The Utah Republican Party is preparing to elect new executive leadership next month, including party chair — and the fallout over a three-year-old election law may be a deciding factor for members.
Incumbent GOP Chair James Evans ran unopposed two years ago, but now faces two others who are vying for the top spot.
One challenger is current party Vice-Chair Phill Wright and the other is the Chair of the Davis County GOP Rob Anderson.
Evans says if elected to a third term, it will be his last, but he believes stable leadership is what the party needs right now.
“With the backdrop of SB 54, making sure that we can implement what we started in 2013 and just make sure when I leave, the party is positioned in a great way," he says. "I just want to finish that heavy lift that we started.”
That Senate Bill 54 Evans cited will perhaps be the most influential factor for the 4,000 delegates casting votes at the state convention on May 20.
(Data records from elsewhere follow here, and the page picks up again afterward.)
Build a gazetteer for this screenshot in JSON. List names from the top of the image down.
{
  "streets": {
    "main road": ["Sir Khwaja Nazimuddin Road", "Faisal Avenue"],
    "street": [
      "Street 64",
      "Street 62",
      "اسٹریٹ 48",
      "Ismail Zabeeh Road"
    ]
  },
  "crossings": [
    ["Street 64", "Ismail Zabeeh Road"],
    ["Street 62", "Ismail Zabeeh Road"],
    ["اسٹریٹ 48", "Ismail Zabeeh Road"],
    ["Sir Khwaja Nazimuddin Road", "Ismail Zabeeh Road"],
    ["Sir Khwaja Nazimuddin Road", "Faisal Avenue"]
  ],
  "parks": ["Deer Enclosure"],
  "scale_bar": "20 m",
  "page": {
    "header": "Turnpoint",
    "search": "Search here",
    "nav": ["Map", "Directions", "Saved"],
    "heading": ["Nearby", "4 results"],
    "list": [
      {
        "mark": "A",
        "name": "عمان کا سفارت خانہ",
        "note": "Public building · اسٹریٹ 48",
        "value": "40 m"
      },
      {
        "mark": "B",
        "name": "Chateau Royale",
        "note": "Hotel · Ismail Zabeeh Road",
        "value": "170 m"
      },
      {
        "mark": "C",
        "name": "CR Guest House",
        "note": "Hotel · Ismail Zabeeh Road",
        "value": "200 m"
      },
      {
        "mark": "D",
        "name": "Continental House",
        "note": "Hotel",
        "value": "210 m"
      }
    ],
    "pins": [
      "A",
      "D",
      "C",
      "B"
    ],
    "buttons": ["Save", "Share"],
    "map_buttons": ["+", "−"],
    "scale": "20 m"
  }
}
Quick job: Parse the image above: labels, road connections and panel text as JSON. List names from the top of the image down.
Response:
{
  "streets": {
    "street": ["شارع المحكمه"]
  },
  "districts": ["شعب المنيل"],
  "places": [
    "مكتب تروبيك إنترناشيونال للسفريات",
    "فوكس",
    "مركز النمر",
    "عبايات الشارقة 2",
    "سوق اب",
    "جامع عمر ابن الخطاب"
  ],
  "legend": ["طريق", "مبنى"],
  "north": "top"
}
That bill sought to preserve the caucus convention system for nominating candidates while creating a petition path for others.
The Utah GOP is still challenging the law in court, which has strained the party financially and created significant rifts within its ranks.
Vice Chair Phill Wright says Evans is a friend and has done an admirable job over the last four years, but thinks it’s time for fresh leadership.
“I think it’s time for him to step aside and let another leader move the party forward," Wright says. "Someone who has the same vision, who has conviction, commitment and courage — and I believe that I’m that person.”
Both Wright and Evans face a formidable opponent in Rob Anderson, who opposes the GOP’s ongoing lawsuit and says that Evans has alienated elected officials.
“I think he’s had four years and I think he’s failed in those four years because we still see a legal action going on — and the tension between the party and elected officials, which are overwhelmingly Republican,” says Anderson of Evans.
All three say regardless of who leads the party, it’s crucial that the GOP not become complacent to its recent gains — maintaining its super majority in the Legislature and all Republican Congressional delegation.